[[ DATASET RECORDS open ]]
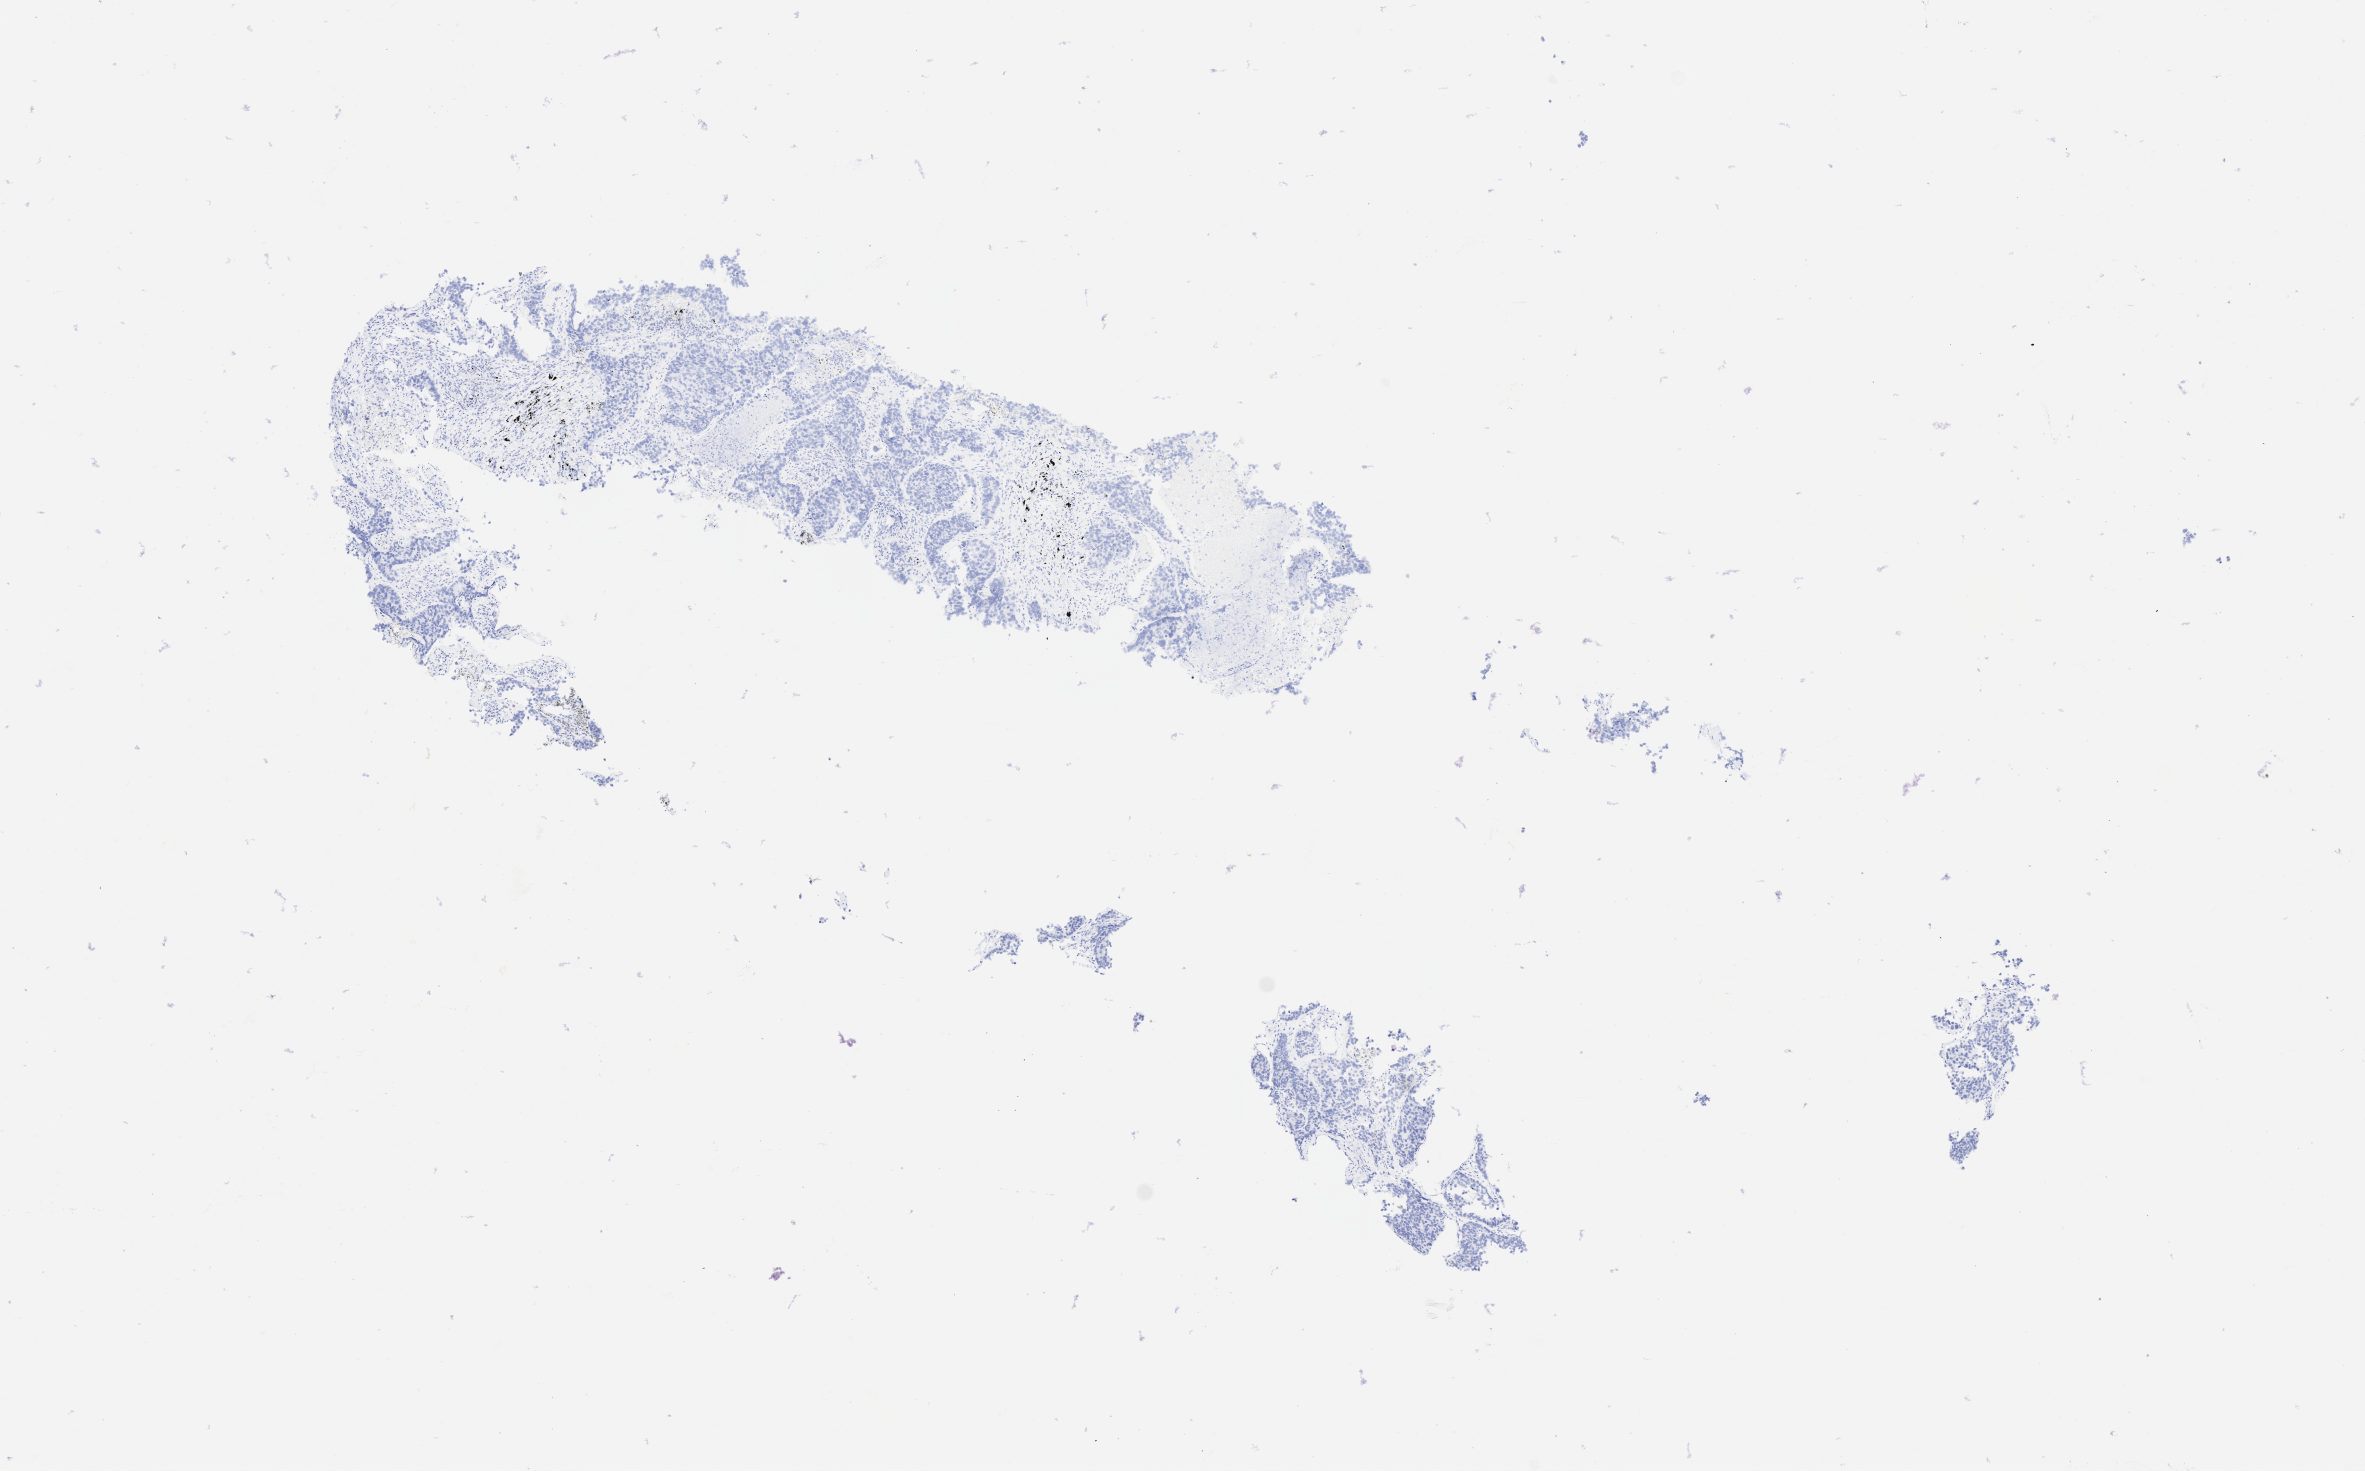
Whole-slide image, immunohistochemical stain for p40, low-resolution overview of the scanned area, about 9.6 x 5.9 mm, specimen: tumor tissue, site: lung. Male patient, 68 years old.
• histologic diagnosis: Bronchiolo-alveolar carcinoma, non-mucinous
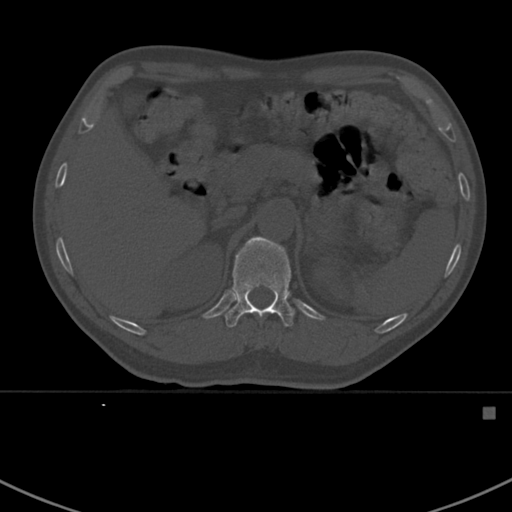
CT including the spine, one axial slice. Position 331 of 412 along the scan axis. 120 kVp. Bone window (W 1800 / L 400 HU). 512 × 512 image matrix, field of view 358 × 358 mm. Male patient, age 59 years. From the clinical record (not read from this slice): primary cancer: prostate.
Annotated regions visible in this slice (semi-automatically segmented with operator editing):
- T12 vertebra: bounding box (x1, y1, x2, y2) in pixels: (225, 237, 295, 327)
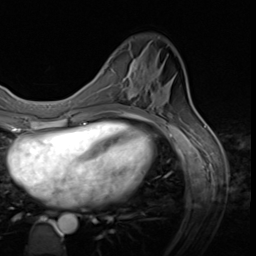
Breast MRI (dynamic contrast-enhanced), one axial slice. Cropped to one breast. Dynamic contrast-enhanced series, time point 2 of 9 at this slice position (early post-contrast). 3 T. TE 1.5 ms, TR 4.7 ms. 256 × 256 image matrix, field of view 215 × 215 mm. Female patient.
Outlined on this slice (semi-automatic segmentation, software-assisted and operator-edited):
- enhancing-tissue mask used for the functional tumour volume (all voxels passing the contrast-enhancement thresholds inside the analysis volume; usually the tumour): bounding box [x1, y1, x2, y2] px = [125, 49, 137, 97]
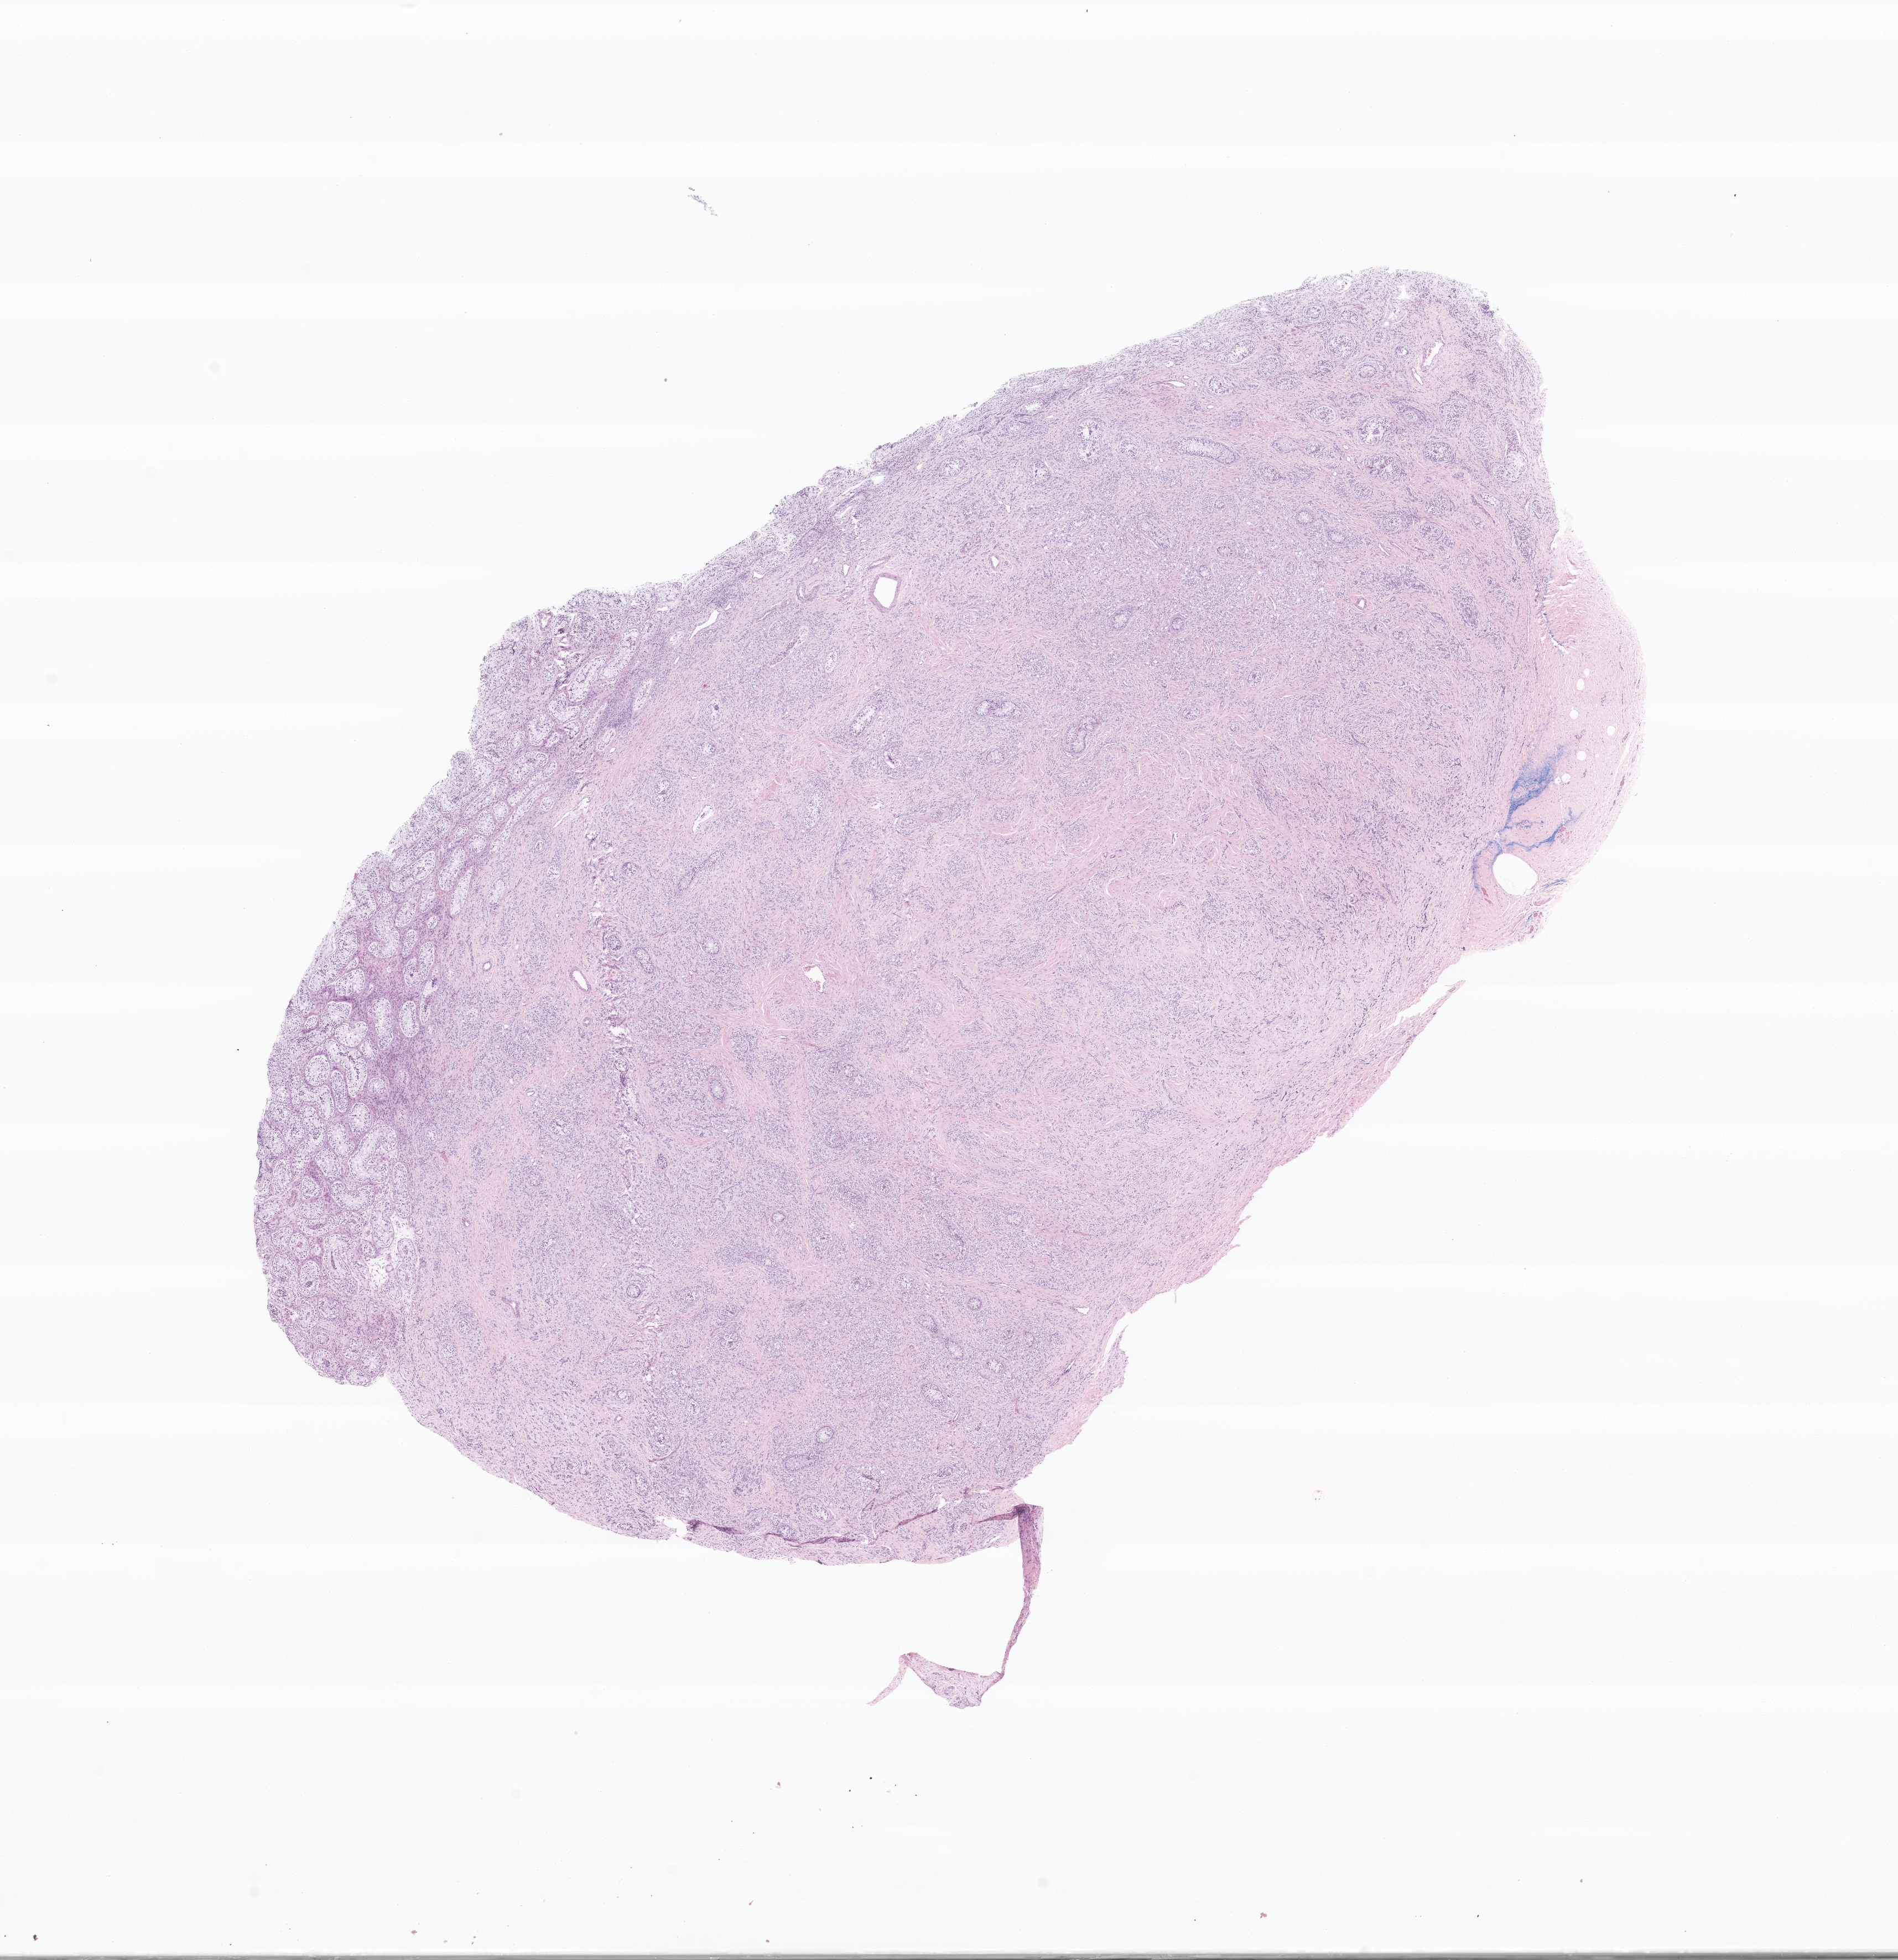
Digitized hematoxylin and eosin (H&E)-stained section of tumor tissue from the testis, whole scanned area (about 14.4 x 14.9 mm) shown as a low-resolution overview; formalin-fixed, paraffin-embedded (FFPE) tissue. Patient male; age 217 months (18 years 1 month).
Diagnosis: Sertoli cell tumor, NOS.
[[ DATASET RECORDS closed ]]
EXERCISE OBJECTIVE —
Say how many lines of the material above include the word "resolution", giving the number alone.

YOUR RESPONSE —
2